May 25, 2013

J. D. Salinger and the Cult of Celebrity

200px-Rye_catcher-190x300 (1)Did you know that once upon a time, books were published without an author biography or photo? Why do you suppose? The straightforward answer is that the work – the book – was intended to stand on its own. What the author wrote about, and the way it was written, was sufficient. We, the readers, appreciated – or rejected – a book for what it was, not who the author was, or how much of the author’s real life played a role in the story. The character was a character, and the author was the author.

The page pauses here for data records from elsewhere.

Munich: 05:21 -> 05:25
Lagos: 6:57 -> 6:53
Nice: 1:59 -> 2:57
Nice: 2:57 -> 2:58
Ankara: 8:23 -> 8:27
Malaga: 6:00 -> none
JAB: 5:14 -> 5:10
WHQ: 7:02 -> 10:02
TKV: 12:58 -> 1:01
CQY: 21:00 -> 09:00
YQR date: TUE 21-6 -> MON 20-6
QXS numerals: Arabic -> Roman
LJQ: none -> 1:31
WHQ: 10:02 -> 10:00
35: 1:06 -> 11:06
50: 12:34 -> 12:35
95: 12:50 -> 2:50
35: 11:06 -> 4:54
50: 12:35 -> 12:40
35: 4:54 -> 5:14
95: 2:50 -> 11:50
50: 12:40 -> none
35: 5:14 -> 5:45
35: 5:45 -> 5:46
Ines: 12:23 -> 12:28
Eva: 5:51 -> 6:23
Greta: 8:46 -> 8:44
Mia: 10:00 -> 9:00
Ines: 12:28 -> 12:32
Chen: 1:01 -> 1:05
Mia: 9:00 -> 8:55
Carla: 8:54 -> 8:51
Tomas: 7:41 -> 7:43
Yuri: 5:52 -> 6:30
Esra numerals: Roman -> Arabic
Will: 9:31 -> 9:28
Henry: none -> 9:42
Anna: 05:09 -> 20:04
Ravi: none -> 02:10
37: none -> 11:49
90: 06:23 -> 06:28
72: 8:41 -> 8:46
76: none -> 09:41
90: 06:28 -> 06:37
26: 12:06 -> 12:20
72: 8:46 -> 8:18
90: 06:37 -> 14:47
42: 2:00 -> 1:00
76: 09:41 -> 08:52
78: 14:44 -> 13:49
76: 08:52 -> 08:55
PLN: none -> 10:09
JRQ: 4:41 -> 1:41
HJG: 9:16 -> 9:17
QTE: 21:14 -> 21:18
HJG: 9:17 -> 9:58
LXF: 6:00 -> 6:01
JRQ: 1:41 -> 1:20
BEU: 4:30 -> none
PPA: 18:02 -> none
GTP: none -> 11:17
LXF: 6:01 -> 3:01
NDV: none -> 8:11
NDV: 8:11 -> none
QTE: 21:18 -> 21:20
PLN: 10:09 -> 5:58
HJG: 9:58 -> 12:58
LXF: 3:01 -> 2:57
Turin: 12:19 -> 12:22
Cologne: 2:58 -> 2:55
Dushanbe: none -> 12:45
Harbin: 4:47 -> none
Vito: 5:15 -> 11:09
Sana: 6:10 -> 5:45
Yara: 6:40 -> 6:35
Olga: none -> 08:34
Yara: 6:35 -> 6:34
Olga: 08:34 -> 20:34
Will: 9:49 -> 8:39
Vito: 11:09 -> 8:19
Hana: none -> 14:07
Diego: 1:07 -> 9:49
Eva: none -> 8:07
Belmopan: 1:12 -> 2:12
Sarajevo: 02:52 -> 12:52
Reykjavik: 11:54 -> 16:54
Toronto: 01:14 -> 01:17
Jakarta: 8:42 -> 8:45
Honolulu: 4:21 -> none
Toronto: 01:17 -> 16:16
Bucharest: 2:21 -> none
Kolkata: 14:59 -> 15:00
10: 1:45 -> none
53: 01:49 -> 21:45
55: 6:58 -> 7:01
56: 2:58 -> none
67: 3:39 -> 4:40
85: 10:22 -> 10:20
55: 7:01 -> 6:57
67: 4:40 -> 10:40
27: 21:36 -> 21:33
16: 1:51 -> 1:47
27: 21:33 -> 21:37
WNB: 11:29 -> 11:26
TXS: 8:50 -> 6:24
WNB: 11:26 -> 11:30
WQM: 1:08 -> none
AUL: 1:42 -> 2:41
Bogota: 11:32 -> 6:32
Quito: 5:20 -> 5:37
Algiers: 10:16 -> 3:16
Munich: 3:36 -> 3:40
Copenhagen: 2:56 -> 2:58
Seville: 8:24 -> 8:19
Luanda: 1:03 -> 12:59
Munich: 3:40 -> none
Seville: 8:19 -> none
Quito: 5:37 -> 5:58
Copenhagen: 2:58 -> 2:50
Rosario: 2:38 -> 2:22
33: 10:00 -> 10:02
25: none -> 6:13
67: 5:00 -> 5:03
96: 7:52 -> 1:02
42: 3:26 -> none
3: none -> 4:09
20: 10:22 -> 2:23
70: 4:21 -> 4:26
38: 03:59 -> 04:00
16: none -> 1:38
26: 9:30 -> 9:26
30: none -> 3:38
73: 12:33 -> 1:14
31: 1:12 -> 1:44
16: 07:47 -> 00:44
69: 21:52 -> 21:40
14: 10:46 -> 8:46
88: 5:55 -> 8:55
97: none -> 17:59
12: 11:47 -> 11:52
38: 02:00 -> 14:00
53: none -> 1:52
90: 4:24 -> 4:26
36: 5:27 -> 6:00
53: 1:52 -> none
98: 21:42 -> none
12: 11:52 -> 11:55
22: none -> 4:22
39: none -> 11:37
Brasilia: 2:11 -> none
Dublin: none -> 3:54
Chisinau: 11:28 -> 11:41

Of course, that’s all changed. Now, in many cases, a large number of people care more about the author’s personal life than what’s in the books they write. The exception being if it’s an autobiography or a memoir. If an author wants to reveal all kinds of personal information in one of the latter, then more power to ’em.

That was not the case with J. D. Salinger, who wrote The Catcher in the Rye and other notable fiction in the 1950s. He never wanted a lick of publicity. That’s why he left New York City for rural Vermont, where only a handful of people even knew where he was.

I read recently that a film director named Shane Salerno, whose oeuvre focuses on action movies, is releasing a documentary about Salinger this fall. He and the producer promise it will reveal secrets which, we can assume, Salinger would have wished to keep to himself. And so the most famous of author-recluses is now going to be outed by someone who hopes to make a bunch of money with a salacious documentary film.

These days, it’s hard to write a novel and not have people ask if it’s autobiographical. I know this to be a fact. I also know that whether I answer yes, no, or perhaps a little, it won’t matter. Those people will read my novel and think it’s about my life. I think that’s too bad. To paraphrase Shakespeare, the story’s the thing. If it’s a good tale, who cares if it’s about the author or not? If it’s well-written, it stands on its own. The rest doesn’t matter.

I think Salinger would agree with me.